Jia Xiuzhi, Xiang Wang, Peng Huajing, Yu Jianwen, Wang Xin, Ye Hongjian, Wu Haishan, Tang Ruihan, Xia Xi, Chen Wei
Department of Nephrology, The First Affiliated Hospital of Sun Yat-Sen University, Guangzhou, People's Republic of China.
NHC Key Laboratory of Clinical Nephrology (Sun Yat-Sen University) and Guangdong Provincial Key Laboratory of Nephrology, Guangzhou, People's Republic of China.
Clin Kidney J. 2025 Jul 7;18(7):sfaf171. doi: 10.1093/ckj/sfaf171. eCollection 2025 Jul.
The efficacy of glucocorticoid (GC) in combination with other immunosuppressive therapy for class I/II lupus nephritis (LN) remains controversial.
We retrospectively analysed 107 biopsy-proven class I/II LN patients who had survival follow-up data from January 1996 to March 2023 and further assessed 96 patients with available treatment response data. These patients received GC alone (GC monotherapy) or GC in combination with another immunosuppressant (combination therapy) as induction therapy. The primary outcome was renal relapse and the secondary outcome was end-stage renal disease (ESRD) or all-cause mortality. Kaplan-Meier analysis was used to compare the cumulative renal relapse rate and long-term renal outcomes between the two treatment groups. Cox regression analysis was performed to identify the risk factors for renal relapse.

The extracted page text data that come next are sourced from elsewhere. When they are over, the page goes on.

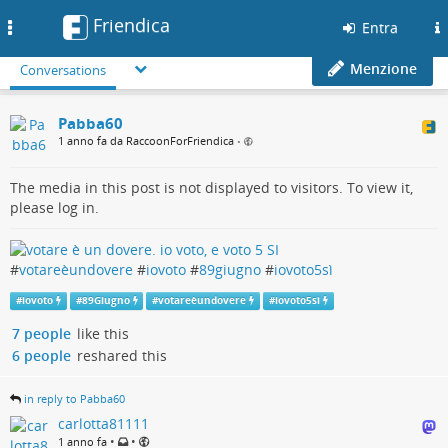
Friendica
Toggle
Entra
navigation
Menzione
Conversations
Pabba60
1 anno fa da RaccoonForFriendica
•
The media in this post is not displayed to visitors. To view it,
please log in.
#
votareèundovere
#
iovoto
#
89giugno
#
iovoto5sì
#
iovoto
#
89Giugno
#
votareèundovere
#
iovoto5sì
7 people
like this
6 people
reshared this
in reply to Pabba60
carlotta81111
•
•
1 anno fa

During a median follow-up of 112 months [interquartile range (IQR) 35.5-189.0], 96 patients had available treatment response data. All patients had complete or partial remission, with 78 (81.3%) achieving complete remission (CR). No significant difference in CR rate was observed between the GC monotherapy and combination therapy groups (82.1% versus 80.7%, = .868). However, the cumulative renal relapse rate was significantly higher in the GC monotherapy group (logrank = .004). GC monotherapy {hazard ratio [HR] 2.71 [95% confidence interval (CI) 1.28-5.75], = .009} and partial remission after induction therapy [HR 4.17 (95% CI 1.78-9.80), = .001] were independent risk factors for renal relapse. After a median follow-up time of 156 months (IQR 76.0-199.0), four patients (3.7%) developed ESRD, all in the GC monotherapy group. Long-term renal outcome in the GC monotherapy group was significantly poorer, with 5-, 10-, 15- and 20-year renal survival rates of 100.0%, 93.9%, 90.4% and 90.4%, respectively ( = .025).
Class I/II LN patients treated with GC monotherapy have higher renal relapse rates and poorer long-term renal outcomes compared with those receiving GC in combination with other immunosuppressants as induction therapy.
糖皮质激素(GC)联合其他免疫抑制疗法治疗Ⅰ/Ⅱ型狼疮性肾炎(LN)的疗效仍存在争议。
我们回顾性分析了1996年1月至2023年3月有生存随访数据的107例经活检证实的Ⅰ/Ⅱ型LN患者,并进一步评估了96例有可用治疗反应数据的患者。这些患者接受单独使用GC(GC单药治疗)或GC联合另一种免疫抑制剂(联合治疗)作为诱导治疗。主要结局是肾脏复发,次要结局是终末期肾病(ESRD)或全因死亡率。采用Kaplan-Meier分析比较两组治疗的累积肾脏复发率和长期肾脏结局。进行Cox回归分析以确定肾脏复发的危险因素。
在中位随访112个月[四分位间距(IQR)35.5 - 189.0]期间,96例患者有可用治疗反应数据。所有患者均达到完全或部分缓解,其中78例(81.3%)达到完全缓解(CR)。GC单药治疗组和联合治疗组的CR率无显著差异(82.1%对80.7%,P = 0.868)。然而,GC单药治疗组的累积肾脏复发率显著更高(对数秩检验P = 0.004)。GC单药治疗{风险比[HR] 2.71 [95%置信区间(CI)1.28 - 5.75],P = 0.009}和诱导治疗后部分缓解[HR 4.17(95% CI 1.78 - 9.80),P = 0.001]是肾脏复发的独立危险因素。在中位随访时间156个月(IQR 76.0 - 199.0)后,4例患者(3.7%)发展为ESRD,均在GC单药治疗组。GC单药治疗组的长期肾脏结局显著较差,5年、10年、15年和20年的肾脏生存率分别为100.0%、93.9%、90.4%和90.4%(P = 0.025)。
与接受GC联合其他免疫抑制剂作为诱导治疗的患者相比,接受GC单药治疗的Ⅰ/Ⅱ型LN患者肾脏复发率更高,长期肾脏结局更差。